:: Page-level text extractions ::
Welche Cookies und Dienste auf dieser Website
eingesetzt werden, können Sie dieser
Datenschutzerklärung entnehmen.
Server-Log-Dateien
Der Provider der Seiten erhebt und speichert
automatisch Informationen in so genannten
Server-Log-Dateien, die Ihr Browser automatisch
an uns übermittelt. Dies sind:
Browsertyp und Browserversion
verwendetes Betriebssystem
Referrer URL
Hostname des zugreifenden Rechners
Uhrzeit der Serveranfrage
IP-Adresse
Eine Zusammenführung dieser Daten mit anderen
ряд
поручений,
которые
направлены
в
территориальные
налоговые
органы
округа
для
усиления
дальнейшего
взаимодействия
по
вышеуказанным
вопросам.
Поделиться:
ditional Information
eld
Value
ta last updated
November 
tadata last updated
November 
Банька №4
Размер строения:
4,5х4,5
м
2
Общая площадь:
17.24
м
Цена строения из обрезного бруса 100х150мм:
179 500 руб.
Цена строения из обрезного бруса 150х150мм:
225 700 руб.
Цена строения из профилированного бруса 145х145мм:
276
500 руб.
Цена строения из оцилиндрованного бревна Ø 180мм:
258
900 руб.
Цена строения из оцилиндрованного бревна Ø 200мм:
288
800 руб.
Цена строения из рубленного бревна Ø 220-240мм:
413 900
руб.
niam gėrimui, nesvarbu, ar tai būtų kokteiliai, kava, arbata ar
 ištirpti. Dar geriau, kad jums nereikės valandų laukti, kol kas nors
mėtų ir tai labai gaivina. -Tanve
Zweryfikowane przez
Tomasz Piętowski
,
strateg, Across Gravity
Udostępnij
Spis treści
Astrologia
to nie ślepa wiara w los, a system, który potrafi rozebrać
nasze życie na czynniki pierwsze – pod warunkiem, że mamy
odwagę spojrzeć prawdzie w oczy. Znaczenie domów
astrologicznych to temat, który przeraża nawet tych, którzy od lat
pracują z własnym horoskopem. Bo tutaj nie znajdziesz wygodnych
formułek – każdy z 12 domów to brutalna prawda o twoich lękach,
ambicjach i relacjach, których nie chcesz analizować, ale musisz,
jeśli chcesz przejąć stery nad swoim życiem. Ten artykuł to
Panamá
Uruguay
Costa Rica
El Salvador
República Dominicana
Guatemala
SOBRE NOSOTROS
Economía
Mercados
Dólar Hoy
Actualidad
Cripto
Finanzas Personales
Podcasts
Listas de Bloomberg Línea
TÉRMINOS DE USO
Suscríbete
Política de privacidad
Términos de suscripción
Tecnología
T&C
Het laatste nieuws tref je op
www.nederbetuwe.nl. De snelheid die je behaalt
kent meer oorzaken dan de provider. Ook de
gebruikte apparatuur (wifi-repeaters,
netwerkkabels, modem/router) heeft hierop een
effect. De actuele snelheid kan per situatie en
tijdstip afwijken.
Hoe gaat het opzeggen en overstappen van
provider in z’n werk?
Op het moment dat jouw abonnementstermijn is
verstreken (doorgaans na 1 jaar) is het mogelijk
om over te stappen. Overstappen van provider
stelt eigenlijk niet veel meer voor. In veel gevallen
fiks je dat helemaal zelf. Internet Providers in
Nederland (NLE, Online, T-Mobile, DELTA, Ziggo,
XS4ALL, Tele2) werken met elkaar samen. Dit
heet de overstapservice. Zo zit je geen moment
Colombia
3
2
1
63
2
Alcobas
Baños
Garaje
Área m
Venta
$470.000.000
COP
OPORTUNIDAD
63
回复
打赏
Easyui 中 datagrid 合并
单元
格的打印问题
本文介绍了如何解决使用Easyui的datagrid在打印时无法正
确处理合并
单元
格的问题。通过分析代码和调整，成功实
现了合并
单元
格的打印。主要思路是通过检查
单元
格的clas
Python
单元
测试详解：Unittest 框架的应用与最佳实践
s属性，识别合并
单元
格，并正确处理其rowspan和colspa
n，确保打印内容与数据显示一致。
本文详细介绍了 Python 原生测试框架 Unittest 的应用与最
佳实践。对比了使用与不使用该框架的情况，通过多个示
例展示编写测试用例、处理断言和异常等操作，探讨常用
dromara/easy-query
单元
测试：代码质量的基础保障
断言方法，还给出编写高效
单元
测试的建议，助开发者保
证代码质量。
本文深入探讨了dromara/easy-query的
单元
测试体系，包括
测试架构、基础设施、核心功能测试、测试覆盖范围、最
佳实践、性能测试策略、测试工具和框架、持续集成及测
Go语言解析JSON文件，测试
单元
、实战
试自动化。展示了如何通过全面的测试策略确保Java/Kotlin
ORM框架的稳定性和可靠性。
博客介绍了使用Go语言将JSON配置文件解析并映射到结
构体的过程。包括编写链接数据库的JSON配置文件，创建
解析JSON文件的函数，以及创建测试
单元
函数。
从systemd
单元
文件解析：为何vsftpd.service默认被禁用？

:: What you should do ::
Restate, word for word and with nothing added, the lines from the beginning of the records above through the line that contains "tadata last updated".

:: Solution for this task ::
Welche Cookies und Dienste auf dieser Website
eingesetzt werden, können Sie dieser
Datenschutzerklärung entnehmen.
Server-Log-Dateien
Der Provider der Seiten erhebt und speichert
automatisch Informationen in so genannten
Server-Log-Dateien, die Ihr Browser automatisch
an uns übermittelt. Dies sind:
Browsertyp und Browserversion
verwendetes Betriebssystem
Referrer URL
Hostname des zugreifenden Rechners
Uhrzeit der Serveranfrage
IP-Adresse
Eine Zusammenführung dieser Daten mit anderen
ряд
поручений,
которые
направлены
в
территориальные
налоговые
органы
округа
для
усиления
дальнейшего
взаимодействия
по
вышеуказанным
вопросам.
Поделиться:
ditional Information
eld
Value
ta last updated
November 
tadata last updated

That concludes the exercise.